Introduction: Rocket Stoves for the Homestead.
These are some rocket stoves I built last year. They work great and use very little wood, mainly sticks and twigs. The sizes all depend on the size pipe and cans you can find. You can build one with some tin snips a screw driver and a marking pen an awl or punch
Started with a welding rod can and a popcorn can for the first stove, then used an elbow and a short length of stove pipe for the second one. If you cut your can close you can get by without using j-b weld. I just used a couple small sheet metal screws. Small stove pipe is a lot easier.

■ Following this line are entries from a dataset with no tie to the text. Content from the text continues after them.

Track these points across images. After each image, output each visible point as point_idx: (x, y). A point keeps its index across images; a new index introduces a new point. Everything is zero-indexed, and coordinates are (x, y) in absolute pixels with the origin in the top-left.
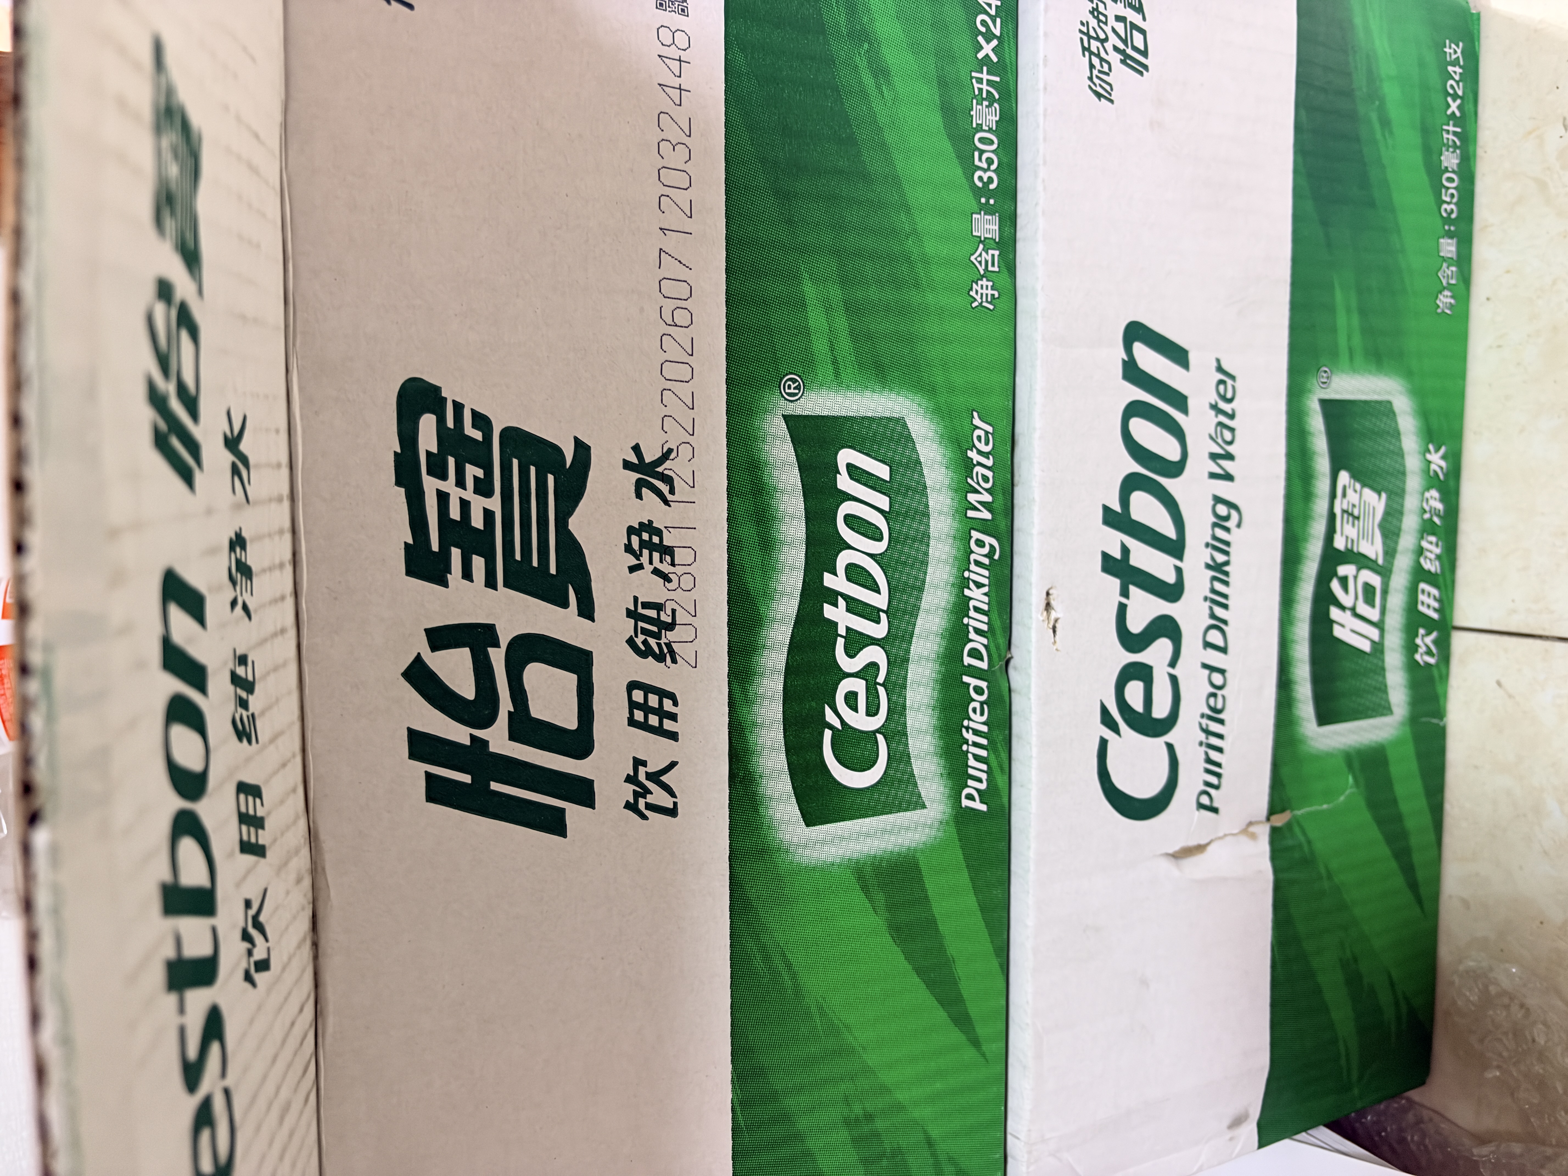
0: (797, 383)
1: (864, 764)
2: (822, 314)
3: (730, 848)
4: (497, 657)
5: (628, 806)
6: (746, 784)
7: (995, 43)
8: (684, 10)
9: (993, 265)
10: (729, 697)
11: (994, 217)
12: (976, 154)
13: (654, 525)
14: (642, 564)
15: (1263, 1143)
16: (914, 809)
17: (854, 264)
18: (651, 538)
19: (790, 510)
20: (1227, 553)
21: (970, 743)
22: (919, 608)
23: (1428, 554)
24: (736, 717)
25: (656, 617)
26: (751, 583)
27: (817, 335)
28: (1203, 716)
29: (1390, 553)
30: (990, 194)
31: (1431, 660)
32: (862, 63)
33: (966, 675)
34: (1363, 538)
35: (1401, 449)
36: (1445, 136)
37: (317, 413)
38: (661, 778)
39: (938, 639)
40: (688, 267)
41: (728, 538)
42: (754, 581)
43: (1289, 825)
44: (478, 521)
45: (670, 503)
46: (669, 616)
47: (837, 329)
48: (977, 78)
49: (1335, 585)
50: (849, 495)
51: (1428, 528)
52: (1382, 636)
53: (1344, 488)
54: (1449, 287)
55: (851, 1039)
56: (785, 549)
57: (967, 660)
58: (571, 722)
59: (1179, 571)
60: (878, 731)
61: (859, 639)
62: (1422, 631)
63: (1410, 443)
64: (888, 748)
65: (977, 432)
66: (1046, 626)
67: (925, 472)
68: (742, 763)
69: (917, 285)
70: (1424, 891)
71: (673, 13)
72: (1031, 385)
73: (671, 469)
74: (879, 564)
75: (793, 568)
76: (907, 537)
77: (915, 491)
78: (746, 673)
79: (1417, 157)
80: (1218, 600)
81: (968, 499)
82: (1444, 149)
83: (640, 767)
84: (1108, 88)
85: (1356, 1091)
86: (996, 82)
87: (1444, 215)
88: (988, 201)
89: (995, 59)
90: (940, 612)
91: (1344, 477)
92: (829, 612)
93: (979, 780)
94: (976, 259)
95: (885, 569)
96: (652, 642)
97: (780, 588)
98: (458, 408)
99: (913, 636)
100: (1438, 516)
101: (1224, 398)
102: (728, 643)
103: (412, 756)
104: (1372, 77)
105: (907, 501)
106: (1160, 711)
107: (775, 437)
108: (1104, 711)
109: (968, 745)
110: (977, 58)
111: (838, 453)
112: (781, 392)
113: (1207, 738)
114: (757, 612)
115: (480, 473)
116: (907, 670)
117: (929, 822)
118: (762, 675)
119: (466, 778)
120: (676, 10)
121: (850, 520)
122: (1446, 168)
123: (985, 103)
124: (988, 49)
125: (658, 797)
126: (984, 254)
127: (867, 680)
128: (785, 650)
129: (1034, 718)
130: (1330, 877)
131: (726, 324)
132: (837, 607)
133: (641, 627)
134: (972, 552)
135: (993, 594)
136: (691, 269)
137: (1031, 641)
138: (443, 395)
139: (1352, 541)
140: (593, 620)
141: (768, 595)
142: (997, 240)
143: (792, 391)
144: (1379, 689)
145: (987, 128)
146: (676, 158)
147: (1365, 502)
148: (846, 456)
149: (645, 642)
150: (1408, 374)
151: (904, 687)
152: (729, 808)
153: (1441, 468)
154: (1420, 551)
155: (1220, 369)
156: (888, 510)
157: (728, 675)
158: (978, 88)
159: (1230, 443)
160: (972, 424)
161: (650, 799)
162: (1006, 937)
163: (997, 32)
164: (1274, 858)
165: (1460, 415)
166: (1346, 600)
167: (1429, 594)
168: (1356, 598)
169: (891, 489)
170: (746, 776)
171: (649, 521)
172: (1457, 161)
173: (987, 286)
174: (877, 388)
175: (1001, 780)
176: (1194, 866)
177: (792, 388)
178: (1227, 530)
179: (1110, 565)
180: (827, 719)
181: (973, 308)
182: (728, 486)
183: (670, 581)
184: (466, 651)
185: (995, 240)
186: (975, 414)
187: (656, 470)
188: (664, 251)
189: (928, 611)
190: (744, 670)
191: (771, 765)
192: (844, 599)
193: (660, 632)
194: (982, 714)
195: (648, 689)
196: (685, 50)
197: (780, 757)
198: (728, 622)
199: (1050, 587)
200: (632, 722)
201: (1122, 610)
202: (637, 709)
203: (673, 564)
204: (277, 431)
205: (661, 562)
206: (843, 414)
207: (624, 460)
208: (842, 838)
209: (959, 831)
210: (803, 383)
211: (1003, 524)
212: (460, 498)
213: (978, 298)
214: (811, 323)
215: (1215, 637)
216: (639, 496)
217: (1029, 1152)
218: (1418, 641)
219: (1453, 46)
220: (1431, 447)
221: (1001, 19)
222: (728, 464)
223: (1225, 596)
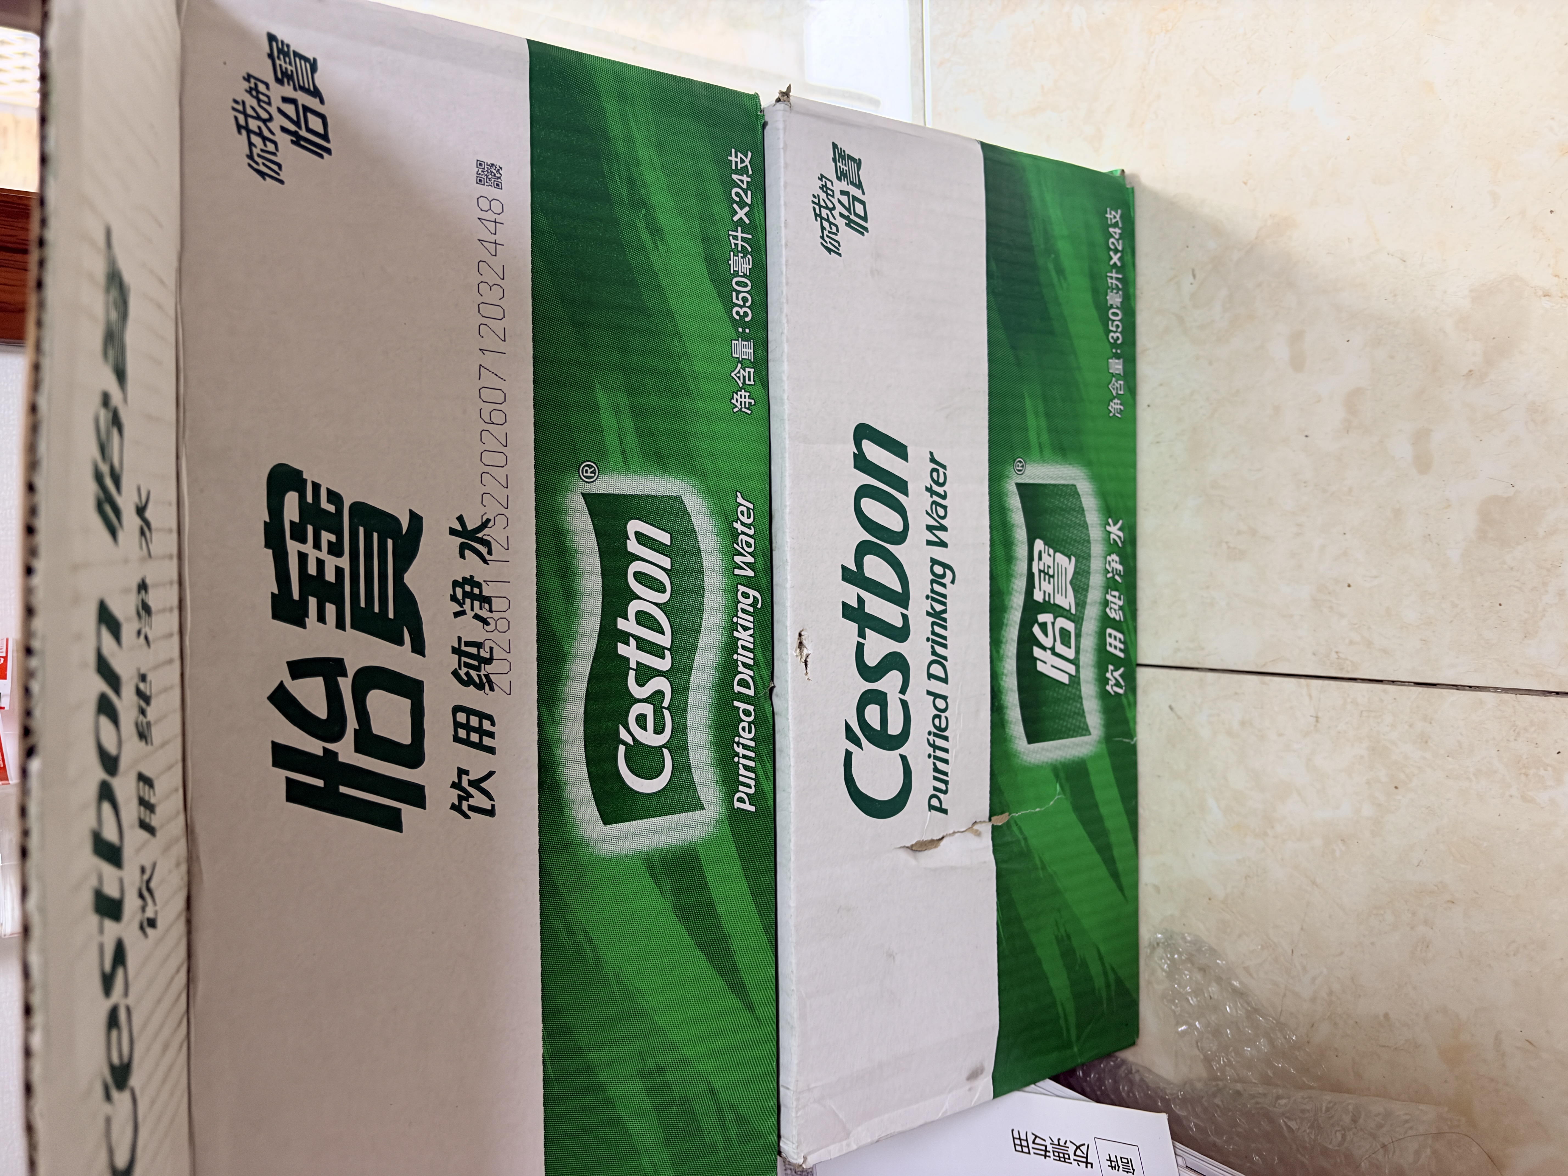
0: (593, 469)
1: (653, 773)
2: (612, 416)
3: (539, 842)
4: (345, 685)
5: (453, 807)
6: (553, 790)
7: (747, 209)
8: (499, 184)
9: (749, 380)
10: (538, 718)
11: (749, 342)
12: (734, 294)
13: (475, 579)
14: (465, 610)
15: (998, 1093)
16: (695, 810)
17: (637, 378)
18: (472, 590)
19: (589, 568)
20: (944, 604)
21: (741, 755)
22: (697, 646)
23: (1113, 605)
24: (544, 735)
25: (476, 653)
26: (557, 626)
27: (608, 432)
28: (930, 733)
29: (1081, 604)
30: (745, 325)
31: (1120, 691)
32: (641, 224)
33: (736, 701)
34: (1058, 593)
35: (1085, 522)
36: (1110, 281)
37: (202, 491)
38: (481, 785)
39: (713, 672)
40: (502, 379)
41: (537, 590)
42: (559, 624)
43: (1008, 824)
44: (330, 576)
45: (488, 562)
46: (487, 652)
47: (625, 427)
48: (732, 236)
49: (1036, 630)
50: (637, 556)
51: (1110, 585)
52: (1078, 670)
53: (1040, 552)
54: (1118, 396)
55: (644, 1003)
56: (585, 599)
57: (737, 689)
58: (405, 738)
59: (905, 617)
60: (664, 746)
61: (648, 672)
62: (1111, 667)
63: (1093, 517)
64: (673, 760)
65: (741, 508)
66: (799, 661)
67: (699, 539)
68: (549, 772)
69: (689, 394)
70: (1124, 881)
71: (490, 187)
72: (782, 472)
73: (489, 535)
74: (663, 611)
75: (591, 614)
76: (685, 590)
77: (692, 554)
78: (552, 699)
79: (1088, 297)
80: (938, 640)
81: (735, 560)
82: (1109, 291)
83: (463, 775)
84: (836, 245)
85: (1076, 1049)
86: (749, 239)
87: (1112, 341)
88: (744, 331)
89: (747, 222)
90: (714, 650)
91: (1039, 544)
92: (622, 649)
93: (749, 786)
94: (736, 375)
95: (668, 615)
96: (473, 673)
97: (581, 630)
98: (316, 487)
99: (692, 669)
100: (1119, 575)
101: (937, 483)
102: (538, 675)
103: (276, 764)
104: (1048, 236)
105: (685, 562)
106: (895, 728)
107: (575, 510)
108: (848, 728)
109: (739, 757)
110: (733, 221)
111: (628, 523)
112: (580, 476)
113: (934, 752)
114: (562, 649)
115: (333, 538)
116: (688, 696)
117: (707, 821)
118: (566, 701)
119: (320, 783)
120: (492, 185)
121: (638, 576)
122: (1112, 305)
123: (741, 255)
124: (741, 214)
125: (479, 800)
126: (742, 371)
127: (654, 705)
128: (586, 680)
129: (791, 735)
130: (1044, 868)
131: (534, 423)
132: (629, 646)
133: (464, 662)
134: (739, 602)
135: (757, 636)
136: (505, 380)
137: (788, 672)
138: (305, 477)
139: (1049, 595)
140: (424, 656)
141: (571, 635)
142: (752, 360)
143: (589, 474)
144: (1078, 714)
145: (742, 274)
146: (493, 296)
147: (1058, 564)
148: (634, 526)
149: (467, 674)
150: (1088, 464)
151: (685, 710)
152: (539, 810)
153: (1120, 537)
154: (1106, 603)
155: (933, 460)
156: (670, 568)
157: (537, 701)
158: (734, 243)
159: (943, 518)
160: (736, 501)
161: (472, 802)
162: (773, 916)
163: (749, 201)
164: (995, 852)
165: (1133, 495)
166: (1047, 642)
167: (1115, 638)
168: (1055, 640)
169: (672, 552)
170: (553, 784)
171: (471, 576)
172: (1120, 300)
173: (745, 396)
174: (659, 472)
175: (767, 786)
176: (929, 858)
177: (589, 472)
178: (944, 586)
179: (848, 612)
180: (621, 737)
181: (734, 413)
182: (536, 548)
183: (488, 624)
184: (320, 679)
185: (750, 360)
186: (739, 494)
187: (477, 535)
188: (483, 367)
189: (704, 649)
190: (551, 697)
191: (574, 775)
192: (634, 639)
193: (480, 666)
194: (750, 732)
195: (469, 712)
196: (499, 214)
197: (581, 768)
198: (537, 658)
199: (801, 629)
200: (456, 739)
201: (860, 648)
202: (461, 728)
203: (491, 611)
204: (170, 504)
205: (481, 609)
206: (632, 493)
207: (450, 528)
208: (634, 834)
209: (732, 829)
210: (598, 468)
211: (764, 581)
212: (317, 558)
213: (738, 405)
214: (604, 423)
215: (937, 670)
216: (462, 556)
217: (798, 1100)
218: (1108, 675)
219: (1113, 213)
220: (1110, 521)
221: (751, 191)
222: (536, 531)
223: (945, 638)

I attached 4 short legs with 2 screws each. Cut out the hole in the front as tight as possible. Cut a hole in the lid and installed elbow so it extended 1/2 inch above the lid. Fill the inside full to the top with Perlite then slip the lid on and peen a lip over till it touches the lid. Use a couple screws through the lip of the lid to keep it on tight
Time to test. I used a piece of tin to hold up the fire wood and make an air chamber under the wood. I burned a real hot fire the first time to burn out any grease or paint. A Dutch oven fits real nice on top. A burner ring from a camper stove worked fine on top. I built a ring to deflect the wind and direct the heat around the pot.
Time to eat. Made a real nice turkey stew. Found a stove top grill at a thrift store. Great for grilling. You can cook a whole meal with a few sticks of kindling or twigs. Hope this helps you build one of your own.